## Directive A
Convert the listing, from its start through the line that contains "posao. Ponekad je", into a Markdown table with the columns "Row" and "Line". Give each line its own numbered row, skip blank lines, and leave out the pictures.

## Passage provided
[mythtv] Playback next steps

Fri Dec 14 22:09:47 UTC 2018

Mark

I wish I understood everything you are saying here. I have been making 
small changes to the OpenGL code and keeping what works, without full 
understanding of what is going on. I will add some notes below as to 
specific things that I have done or found out.

On 12/14/18 10:16 AM, MARK KENDALL wrote:
> Peter/David,
>
> I've been digging around and playing with the OpenGL, VAAPI and OpenMax code.
>
> Focusing on OpenGL for now...
>
> I forked master last week - just to keep track of patches etc. You can see what I've been doing at:
>
> https://github.com/mark-kendall/mythtv/commits/master
>
> In summary so far for OpenGL:
>
> - fixed UYVY kernel deinterlacer (I see that's already in master)
> - fixed YV12 kernel deinterlacer (pretty sure linear blend is broken as well, it looks terrible)
Linear blend looks fine to me with YV12. That is what I use. Maybe I am 
missing something.
One thing to note - using kernel on some android devices has a 
performance impact, it starts dropping frames - that does not happen 
with linear blend.
> - patched mythavtest to add double rate deinterlacing support (mythavtest is really useful for performance testing if you haven't used it before)
> - some openglbicubic fixes
> - minor improvement to the UYVY kernel deinterlacer
> - fix for desktop OpenGL ES2
>
> In the pipeline already:
>
> - add support for NPOT textures on GLES2/2.0 - should save a lot of video memory on Pi/Android etc
> - optimisations for UYVY and desktop GL2.0
> - fix use of glTexImage1D - just use 2D instead (1D not available on ES2.0)
>
> I've also started some extensive debugging/logging code for OpenGLVideo to show exactly what is happening under the hood - it's fairly invasive though.
> Does that sound useful?
It sounds useful to me. At one point I temporarily added some debug code 
to print the OpenGL shader code used. The MythTV source applies many 
dynamic changes to the shader code before sending it to OpenGL, and it 
was difficult for me to know what the code that actually ran looked like.
> While digging around and trying to get EGL and OpenGLES2.0 working properly on my system, I noticed the comment about ES2.0 and OpenMax playback - and all the subsequent ifdeffery required to disable QT5 opengl support...
>
> Not tested the theory yet, but I think the reason OpenMax fails with QT5 OpenGL/EGL is because Lawrence creates his own EGL render device for the OSD. If using eglfs, this will interfere with the existing Qt screen (I don't think you can create 2 EGL devices). The simple solution I think is to check the Qt QPA platform and disallow the EGL OSD in VideoOutputOMX if the platform is eglfs. This should allow you to remove the whole OPENGL_QT5 ifdef stuff - which would really clean things up and ensure as many people as possible actually use the ES2.0 renderer (with or without EGL).

## Directive B
Output the part of the MythTV playback thread that opens with the words containing "One thing to" and closes with "used it before)", copied word for word.

## Excerpted data

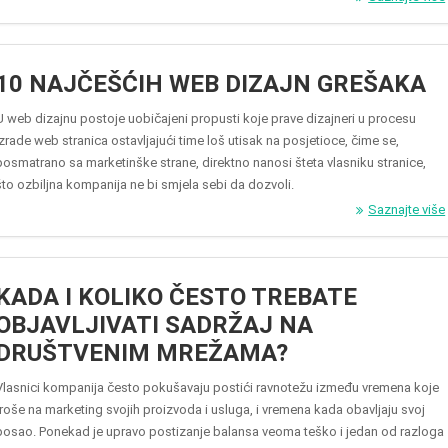
10 NAJČEŠĆIH WEB DIZAJN GREŠAKA
U web dizajnu postoje uobičajeni propusti koje prave dizajneri u procesu
izrade web stranica ostavljajući time loš utisak na posjetioce, čime se,
posmatrano sa marketinške strane, direktno nanosi šteta vlasniku stranice,
što ozbiljna kompanija ne bi smjela sebi da dozvoli.
Saznajte više
KADA I KOLIKO ČESTO TREBATE
OBJAVLJIVATI SADRŽAJ NA
DRUŠTVENIM MREŽAMA?
Vlasnici kompanija često pokušavaju postići ravnotežu između vremena koje
troše na marketing svojih proizvoda i usluga, i vremena kada obavljaju svoj
posao. Ponekad je upravo postizanje balansa veoma teško i jedan od razloga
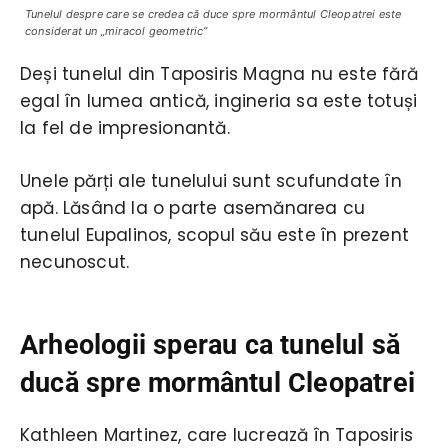
Tunelul despre care se credea că duce spre mormântul Cleopatrei este
considerat un „miracol geometric”
Deși tunelul din Taposiris Magna nu este fără
egal în lumea antică, ingineria sa este totuși
la fel de impresionantă.
Unele părți ale tunelului sunt scufundate în
apă. Lăsând la o parte asemănarea cu
tunelul Eupalinos, scopul său este în prezent
necunoscut.
Arheologii sperau ca tunelul să
ducă spre mormântul Cleopatrei
Kathleen Martinez, care lucrează în Taposiris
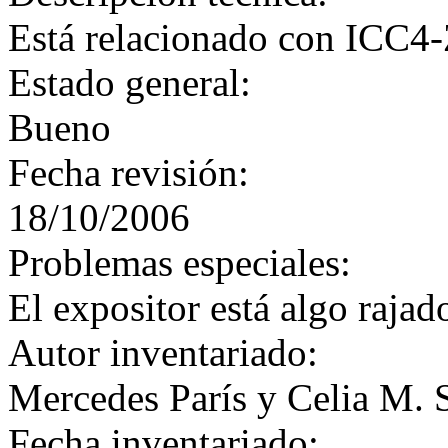
Está relacionado con ICC
Estado general:
Bueno
Fecha revisión:
18/10/2006
Problemas especiales:
El expositor está algo rajad
Autor inventariado:
Mercedes París y Celia M. 
Fecha inventariado:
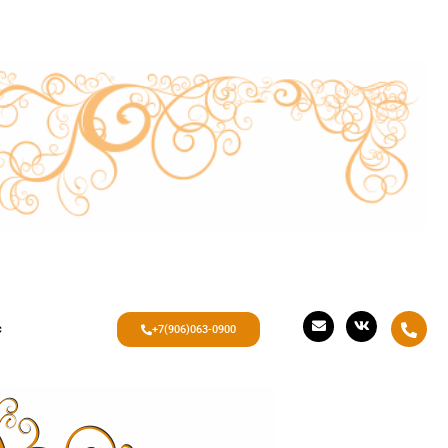
с
+7(906)063-0900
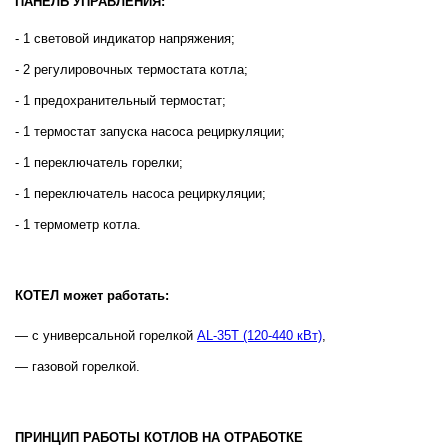
ПАНЕЛЬ УПРАВЛЕНИЯ:
- 1 световой индикатор напряжения;
- 2 регулировочных термостата котла;
- 1 предохранительный термостат;
- 1 термостат запуска насоса рециркуляции;
- 1 переключатель горелки;
- 1 переключатель насоса рециркуляции;
- 1 термометр котла.
КОТЕЛ может работать:
— с универсальной горелкой
AL-35Т (120-440 кВт)
,
— газовой горелкой.
ПРИНЦИП РАБОТЫ КОТЛОВ НА ОТРАБОТКЕ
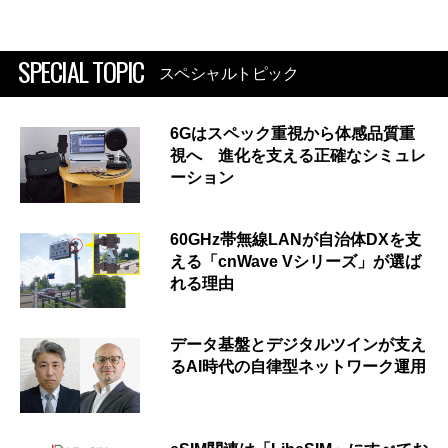
SPECIAL TOPIC
スペシャルトピック
6Gはスペック重視から体感品質重
視へ 進化を支える正確なシミュレ
ーション
60GHz帯無線LANが自治体DXを支
える「cnWave Vシリーズ」が選ば
れる理由
データ基盤とデジタルツインが支え
るAI時代の自律型ネットワーク運用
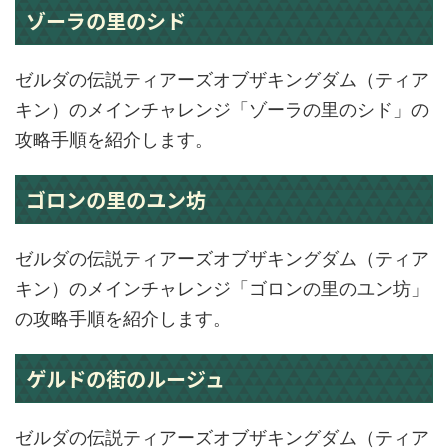
ゾーラの里のシド
ゼルダの伝説ティアーズオブザキングダム（ティア
キン）のメインチャレンジ「ゾーラの里のシド」の
攻略手順を紹介します。
ゴロンの里のユン坊
ゼルダの伝説ティアーズオブザキングダム（ティア
キン）のメインチャレンジ「ゴロンの里のユン坊」
の攻略手順を紹介します。
ゲルドの街のルージュ
ゼルダの伝説ティアーズオブザキングダム（ティア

## Output A
| Row | Line |
|---|---|
| 1 | 10 NAJČEŠĆIH WEB DIZAJN GREŠAKA |
| 2 | U web dizajnu postoje uobičajeni propusti koje prave dizajneri u procesu |
| 3 | izrade web stranica ostavljajući time loš utisak na posjetioce, čime se, |
| 4 | posmatrano sa marketinške strane, direktno nanosi šteta vlasniku stranice, |
| 5 | što ozbiljna kompanija ne bi smjela sebi da dozvoli. |
| 6 | Saznajte više |
| 7 | KADA I KOLIKO ČESTO TREBATE |
| 8 | OBJAVLJIVATI SADRŽAJ NA |
| 9 | DRUŠTVENIM MREŽAMA? |
| 10 | Vlasnici kompanija često pokušavaju postići ravnotežu između vremena koje |
| 11 | troše na marketing svojih proizvoda i usluga, i vremena kada obavljaju svoj |
| 12 | posao. Ponekad je upravo postizanje balansa veoma teško i jedan od razloga |

## Output B
One thing to note - using kernel on some android devices has a 
performance impact, it starts dropping frames - that does not happen 
with linear blend.
> - patched mythavtest to add double rate deinterlacing support (mythavtest is really useful for performance testing if you haven't used it before)